One day, Bill announced that he was moving the family to Big City. Cricket and Tilly were not happy about this and Cricket tried desperately to stay. However, Bill confirmed they were leaving due to being outcompeted by other farms, as well as bills piling up. Though Cricket was still hesitant to leave, Bill gave Cricket a jar of dirt to remind him that the country is part of him. Ultimately, he and his family move to Big City. Though, it took a struggle before they finally reached Alice's house.

After the move, Cricket wants to make a good impression and so he gets the idea to launch a chicken into space with the help of Tilly and a random kid Remy, the latter becoming Cricket's best friend. Sometime later, Cricket earns the Green family name by taking down his grandmother Alice for the Green Family Rite of Passage. Later one day, Cricket faces his fear of heights when he goes to the pool one day, falling from a height higher than the high dive, earning the respect of the other kids there; notably, Benny, Weezie and Kiki, who later befriend Cricket.

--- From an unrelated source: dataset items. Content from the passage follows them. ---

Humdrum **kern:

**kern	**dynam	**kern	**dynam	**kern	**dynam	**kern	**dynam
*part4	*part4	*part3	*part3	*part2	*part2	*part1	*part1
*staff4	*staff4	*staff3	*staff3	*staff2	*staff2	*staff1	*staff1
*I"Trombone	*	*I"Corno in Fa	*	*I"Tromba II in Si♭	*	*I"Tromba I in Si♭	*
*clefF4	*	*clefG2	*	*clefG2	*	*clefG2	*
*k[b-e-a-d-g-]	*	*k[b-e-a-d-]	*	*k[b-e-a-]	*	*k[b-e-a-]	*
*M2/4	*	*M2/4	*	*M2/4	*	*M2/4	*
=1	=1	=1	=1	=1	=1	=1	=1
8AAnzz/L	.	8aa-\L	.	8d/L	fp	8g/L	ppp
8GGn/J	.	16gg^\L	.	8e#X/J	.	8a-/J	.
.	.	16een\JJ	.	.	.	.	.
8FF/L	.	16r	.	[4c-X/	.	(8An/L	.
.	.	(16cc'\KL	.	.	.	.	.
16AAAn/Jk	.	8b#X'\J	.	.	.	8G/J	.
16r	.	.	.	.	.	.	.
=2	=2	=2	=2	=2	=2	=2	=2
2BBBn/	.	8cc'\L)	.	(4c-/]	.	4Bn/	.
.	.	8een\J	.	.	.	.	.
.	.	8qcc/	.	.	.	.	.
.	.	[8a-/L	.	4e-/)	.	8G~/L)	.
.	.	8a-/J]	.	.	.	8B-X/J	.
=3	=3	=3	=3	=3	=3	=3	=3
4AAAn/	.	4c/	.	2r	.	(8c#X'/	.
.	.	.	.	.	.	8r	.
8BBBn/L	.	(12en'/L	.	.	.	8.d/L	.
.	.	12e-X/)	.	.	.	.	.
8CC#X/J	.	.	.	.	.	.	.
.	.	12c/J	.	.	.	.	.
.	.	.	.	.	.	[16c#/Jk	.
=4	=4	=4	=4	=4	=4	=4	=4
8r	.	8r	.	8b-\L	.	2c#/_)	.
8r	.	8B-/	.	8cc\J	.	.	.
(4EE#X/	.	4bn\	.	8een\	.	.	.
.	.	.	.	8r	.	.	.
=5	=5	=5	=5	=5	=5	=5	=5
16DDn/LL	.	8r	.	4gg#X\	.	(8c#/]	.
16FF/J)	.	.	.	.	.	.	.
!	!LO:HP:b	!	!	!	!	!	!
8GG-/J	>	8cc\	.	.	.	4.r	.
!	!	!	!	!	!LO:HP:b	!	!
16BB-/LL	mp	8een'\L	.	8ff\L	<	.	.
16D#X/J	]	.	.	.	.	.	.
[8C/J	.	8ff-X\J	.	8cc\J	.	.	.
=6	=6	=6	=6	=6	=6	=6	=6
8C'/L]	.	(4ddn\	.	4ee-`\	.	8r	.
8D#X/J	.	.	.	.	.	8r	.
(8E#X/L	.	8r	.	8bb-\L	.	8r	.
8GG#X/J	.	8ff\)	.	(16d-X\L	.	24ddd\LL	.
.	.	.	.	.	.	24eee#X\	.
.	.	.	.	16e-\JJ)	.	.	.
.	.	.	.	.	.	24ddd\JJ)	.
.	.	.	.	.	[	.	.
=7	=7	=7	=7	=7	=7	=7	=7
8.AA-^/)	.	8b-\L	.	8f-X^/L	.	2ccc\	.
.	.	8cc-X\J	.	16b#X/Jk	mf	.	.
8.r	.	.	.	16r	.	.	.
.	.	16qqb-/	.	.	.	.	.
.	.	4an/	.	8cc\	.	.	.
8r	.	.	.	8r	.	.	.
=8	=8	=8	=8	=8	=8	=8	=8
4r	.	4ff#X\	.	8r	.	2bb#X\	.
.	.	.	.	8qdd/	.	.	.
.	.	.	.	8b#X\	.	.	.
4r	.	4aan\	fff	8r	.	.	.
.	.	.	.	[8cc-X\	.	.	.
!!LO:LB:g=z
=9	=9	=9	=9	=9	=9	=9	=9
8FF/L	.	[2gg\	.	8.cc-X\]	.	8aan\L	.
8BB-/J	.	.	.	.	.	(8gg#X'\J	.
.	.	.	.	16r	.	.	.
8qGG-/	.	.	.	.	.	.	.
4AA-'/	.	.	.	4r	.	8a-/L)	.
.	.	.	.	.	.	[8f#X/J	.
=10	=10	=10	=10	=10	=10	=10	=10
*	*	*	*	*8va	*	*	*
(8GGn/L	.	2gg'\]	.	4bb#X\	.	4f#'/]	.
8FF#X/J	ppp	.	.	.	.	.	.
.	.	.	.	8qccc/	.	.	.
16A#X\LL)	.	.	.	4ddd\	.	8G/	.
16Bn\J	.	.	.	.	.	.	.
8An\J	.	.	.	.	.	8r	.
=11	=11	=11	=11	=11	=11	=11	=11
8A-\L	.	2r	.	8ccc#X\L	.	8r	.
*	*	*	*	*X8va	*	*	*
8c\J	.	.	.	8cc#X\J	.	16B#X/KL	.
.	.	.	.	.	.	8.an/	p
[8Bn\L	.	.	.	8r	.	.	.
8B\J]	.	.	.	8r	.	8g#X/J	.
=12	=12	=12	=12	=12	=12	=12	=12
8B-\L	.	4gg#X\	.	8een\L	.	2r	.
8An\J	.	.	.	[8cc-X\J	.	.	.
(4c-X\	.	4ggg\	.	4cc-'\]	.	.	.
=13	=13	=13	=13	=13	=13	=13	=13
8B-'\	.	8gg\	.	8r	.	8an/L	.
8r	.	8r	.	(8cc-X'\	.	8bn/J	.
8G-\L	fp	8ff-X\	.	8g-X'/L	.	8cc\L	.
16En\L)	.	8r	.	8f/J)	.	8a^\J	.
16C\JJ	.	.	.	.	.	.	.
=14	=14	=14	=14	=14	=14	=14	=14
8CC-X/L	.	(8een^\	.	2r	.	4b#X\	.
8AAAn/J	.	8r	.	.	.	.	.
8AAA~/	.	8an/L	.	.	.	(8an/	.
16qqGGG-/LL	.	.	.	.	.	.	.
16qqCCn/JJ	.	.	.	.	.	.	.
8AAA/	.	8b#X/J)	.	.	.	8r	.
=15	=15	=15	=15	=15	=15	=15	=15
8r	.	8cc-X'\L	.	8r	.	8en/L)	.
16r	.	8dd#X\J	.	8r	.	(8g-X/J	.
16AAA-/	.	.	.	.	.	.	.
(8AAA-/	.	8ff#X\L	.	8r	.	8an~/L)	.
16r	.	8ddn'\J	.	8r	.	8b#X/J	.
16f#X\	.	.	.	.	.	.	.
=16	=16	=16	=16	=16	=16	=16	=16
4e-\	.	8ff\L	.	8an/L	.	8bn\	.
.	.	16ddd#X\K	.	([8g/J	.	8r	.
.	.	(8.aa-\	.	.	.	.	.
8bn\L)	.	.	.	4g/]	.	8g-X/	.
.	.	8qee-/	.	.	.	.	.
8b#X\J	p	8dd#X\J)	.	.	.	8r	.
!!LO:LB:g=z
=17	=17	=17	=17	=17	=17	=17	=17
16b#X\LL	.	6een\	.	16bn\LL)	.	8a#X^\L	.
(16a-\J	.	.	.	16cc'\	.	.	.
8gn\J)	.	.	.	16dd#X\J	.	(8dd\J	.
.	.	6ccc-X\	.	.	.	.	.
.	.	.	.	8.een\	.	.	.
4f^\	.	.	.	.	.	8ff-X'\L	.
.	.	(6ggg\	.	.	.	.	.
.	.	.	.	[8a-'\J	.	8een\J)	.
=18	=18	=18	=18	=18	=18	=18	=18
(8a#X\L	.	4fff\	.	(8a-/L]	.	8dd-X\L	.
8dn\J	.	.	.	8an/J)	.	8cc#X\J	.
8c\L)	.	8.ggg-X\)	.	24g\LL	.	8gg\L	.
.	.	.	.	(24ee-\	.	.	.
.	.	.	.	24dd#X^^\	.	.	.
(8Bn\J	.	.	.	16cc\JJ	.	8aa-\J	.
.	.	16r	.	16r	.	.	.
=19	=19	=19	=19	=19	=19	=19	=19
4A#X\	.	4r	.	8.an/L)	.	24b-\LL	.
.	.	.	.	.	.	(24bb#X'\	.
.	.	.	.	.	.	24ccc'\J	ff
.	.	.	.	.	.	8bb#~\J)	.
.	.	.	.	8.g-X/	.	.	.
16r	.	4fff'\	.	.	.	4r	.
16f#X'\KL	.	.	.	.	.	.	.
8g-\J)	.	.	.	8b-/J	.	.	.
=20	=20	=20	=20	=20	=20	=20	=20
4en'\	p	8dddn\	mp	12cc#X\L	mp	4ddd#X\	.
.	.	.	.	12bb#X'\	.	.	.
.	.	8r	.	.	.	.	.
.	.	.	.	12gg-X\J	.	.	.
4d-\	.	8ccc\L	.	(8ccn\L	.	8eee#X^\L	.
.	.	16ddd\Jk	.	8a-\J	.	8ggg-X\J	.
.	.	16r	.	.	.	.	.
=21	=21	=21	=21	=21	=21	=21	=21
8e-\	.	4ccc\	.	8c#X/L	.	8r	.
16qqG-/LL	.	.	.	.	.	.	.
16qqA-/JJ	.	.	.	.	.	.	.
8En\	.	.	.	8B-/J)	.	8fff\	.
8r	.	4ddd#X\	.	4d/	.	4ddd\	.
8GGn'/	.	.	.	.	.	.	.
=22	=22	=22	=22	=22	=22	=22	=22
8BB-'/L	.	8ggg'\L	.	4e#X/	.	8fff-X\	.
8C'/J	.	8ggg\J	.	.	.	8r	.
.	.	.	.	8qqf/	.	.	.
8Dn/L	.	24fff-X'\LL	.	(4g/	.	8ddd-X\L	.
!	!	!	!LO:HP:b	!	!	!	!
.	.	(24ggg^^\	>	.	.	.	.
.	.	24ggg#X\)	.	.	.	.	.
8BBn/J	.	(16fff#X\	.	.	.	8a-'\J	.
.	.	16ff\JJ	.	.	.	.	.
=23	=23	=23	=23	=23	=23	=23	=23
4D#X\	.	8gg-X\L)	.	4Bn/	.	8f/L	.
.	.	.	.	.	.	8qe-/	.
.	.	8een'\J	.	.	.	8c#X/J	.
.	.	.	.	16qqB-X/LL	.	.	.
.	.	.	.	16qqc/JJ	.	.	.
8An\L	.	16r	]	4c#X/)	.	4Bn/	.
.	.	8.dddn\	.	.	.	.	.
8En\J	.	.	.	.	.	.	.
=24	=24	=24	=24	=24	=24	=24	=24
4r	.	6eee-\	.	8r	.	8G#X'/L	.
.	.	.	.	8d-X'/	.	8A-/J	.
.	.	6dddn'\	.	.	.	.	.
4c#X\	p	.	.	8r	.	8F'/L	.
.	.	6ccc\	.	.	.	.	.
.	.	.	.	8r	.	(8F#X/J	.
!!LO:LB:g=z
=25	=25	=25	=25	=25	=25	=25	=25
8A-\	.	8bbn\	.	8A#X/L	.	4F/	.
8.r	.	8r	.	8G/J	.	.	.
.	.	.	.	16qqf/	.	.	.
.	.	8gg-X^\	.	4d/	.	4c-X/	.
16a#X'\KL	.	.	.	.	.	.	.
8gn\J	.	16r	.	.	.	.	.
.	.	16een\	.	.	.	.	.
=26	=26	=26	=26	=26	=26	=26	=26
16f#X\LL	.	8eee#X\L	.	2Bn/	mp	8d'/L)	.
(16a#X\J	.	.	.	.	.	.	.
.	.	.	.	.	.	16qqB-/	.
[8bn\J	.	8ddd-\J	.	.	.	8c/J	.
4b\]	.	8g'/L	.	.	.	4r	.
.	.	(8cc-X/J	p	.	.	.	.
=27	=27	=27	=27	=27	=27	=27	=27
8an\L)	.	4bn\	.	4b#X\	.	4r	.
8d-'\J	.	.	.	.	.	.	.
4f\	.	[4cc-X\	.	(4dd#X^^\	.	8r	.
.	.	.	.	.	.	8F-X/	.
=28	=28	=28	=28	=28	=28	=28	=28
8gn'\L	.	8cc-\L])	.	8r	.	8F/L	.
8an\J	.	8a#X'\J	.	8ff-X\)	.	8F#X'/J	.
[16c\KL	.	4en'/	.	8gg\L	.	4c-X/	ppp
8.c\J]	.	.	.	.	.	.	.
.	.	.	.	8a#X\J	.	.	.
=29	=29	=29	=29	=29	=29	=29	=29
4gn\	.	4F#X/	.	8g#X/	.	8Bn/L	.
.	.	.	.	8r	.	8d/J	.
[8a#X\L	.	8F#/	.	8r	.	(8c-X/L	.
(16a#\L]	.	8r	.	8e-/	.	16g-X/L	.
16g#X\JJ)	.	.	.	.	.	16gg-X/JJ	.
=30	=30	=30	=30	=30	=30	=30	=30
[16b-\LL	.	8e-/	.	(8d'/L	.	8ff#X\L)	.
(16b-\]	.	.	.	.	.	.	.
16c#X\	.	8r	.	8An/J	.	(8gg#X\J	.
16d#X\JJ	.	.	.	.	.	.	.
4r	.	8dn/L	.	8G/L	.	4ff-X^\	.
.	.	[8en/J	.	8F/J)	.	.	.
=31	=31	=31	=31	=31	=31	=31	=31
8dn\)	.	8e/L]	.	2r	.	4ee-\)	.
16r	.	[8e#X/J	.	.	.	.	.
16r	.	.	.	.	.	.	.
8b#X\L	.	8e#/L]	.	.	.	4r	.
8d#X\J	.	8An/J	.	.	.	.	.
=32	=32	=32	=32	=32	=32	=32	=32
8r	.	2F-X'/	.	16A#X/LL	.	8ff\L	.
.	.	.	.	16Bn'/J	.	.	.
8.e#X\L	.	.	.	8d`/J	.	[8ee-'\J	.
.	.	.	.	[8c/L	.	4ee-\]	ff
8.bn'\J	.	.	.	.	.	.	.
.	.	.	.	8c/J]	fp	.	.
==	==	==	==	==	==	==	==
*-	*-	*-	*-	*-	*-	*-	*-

Cricket would soon find himself working at Big Coffee to pay off a massive amount of damage he had caused there, forming a strong bond with Gloria over time. At a Valentine's Day dance, Cricket gains a crush on a girl Gabriella, though struggles to muster up the courage to dance with her. By the time he does, Remy had already stolen the spot. Ever since that day, Cricket has been lovestruck. Remy pushes him to talk to her, wanting to help him out for once. Though, when Gabriella announces she's going to Montreal, he panics and, with the help of Vasquez and Remy, catches her bus to express his feelings, to which she reciprocated; therefore, they began dating.

== Personality ==
Cricket is portrayed as an optimistic and rambunctious child whose curiosity and desire for adventure brings him and his family on wild adventures. He is the main troublemaker of the Green family, prone to causing chaos and destruction, often causing unrest within the family. However, despite this, he doesn't always have malicious intent. He also loves to pull pranks, formerly with his ex-girlfriend Gabriella, and as revealed in "April Fool", it was their way of affection. Per "People Watching" and "Animation Abomination", he loves explosions.

Despite his usual reckless personality, he can also be responsible when he needs to be, often taking accountability for his selfish actions and trying to make them right. For example, in "Wishing Well", Cricket makes a wishing well to cash in on people making wishes, and when Tilly dumps her life savings into it only to find out her wish wasn't coming true (to feel a rainbow), he makes it come true on his own.

He is almost always barefoot, which is one of his personal convictions as seen in "No Service". Said episode, as well as "Cyberbullies", shows that he will often stand up for whatever he believes in. As revealed in "Rat Tail", he likes to express himself and is also perceptive to subliminal messaging. While not always the voice of reason, at certain times he knows he has to be, such as in "Gargoyle Gals" and "Broken Karted".

He really cares about his older sister Tilly and, as revealed in "Green Trial", the two have a "sibling code" only to be invoked in the direst of situations. As revealed in "Cheap Snake", he doesn't like to make plans and would rather not think about them, though learns that it's better to have one later. In "Wild Side", it is revealed that Cricket gets an annual "wild urge" Bill refers to as "the itch" that isn't satiated unless he is taken camping in the woods. In "Chip's Revenge", it is revealed that Cricket, when enraged, can receive massive strength. Cricket also has rare moments of vulnerability, such as when he loses his beloved dog Phoenix in "Phoenix Rises".

== Reception ==
Cricket has received a generally positive reception. According to Chris Houghton, he is often encouraged by fans to do Cricket's voice, and an official TikTok account for the character is available, ran by Houghton, using a puppet of the character. He has often been compared to Bart Simpson.

Common Sense Media reviewer Emily Ashby describes Cricket as an energetic and quirky kid whose enthusiasm for life leads to silly, wildly improbable adventures. Similarly, Laughing Place describes Cricket as "a 10-year-old boy who's curious, energetic, and always optimistic."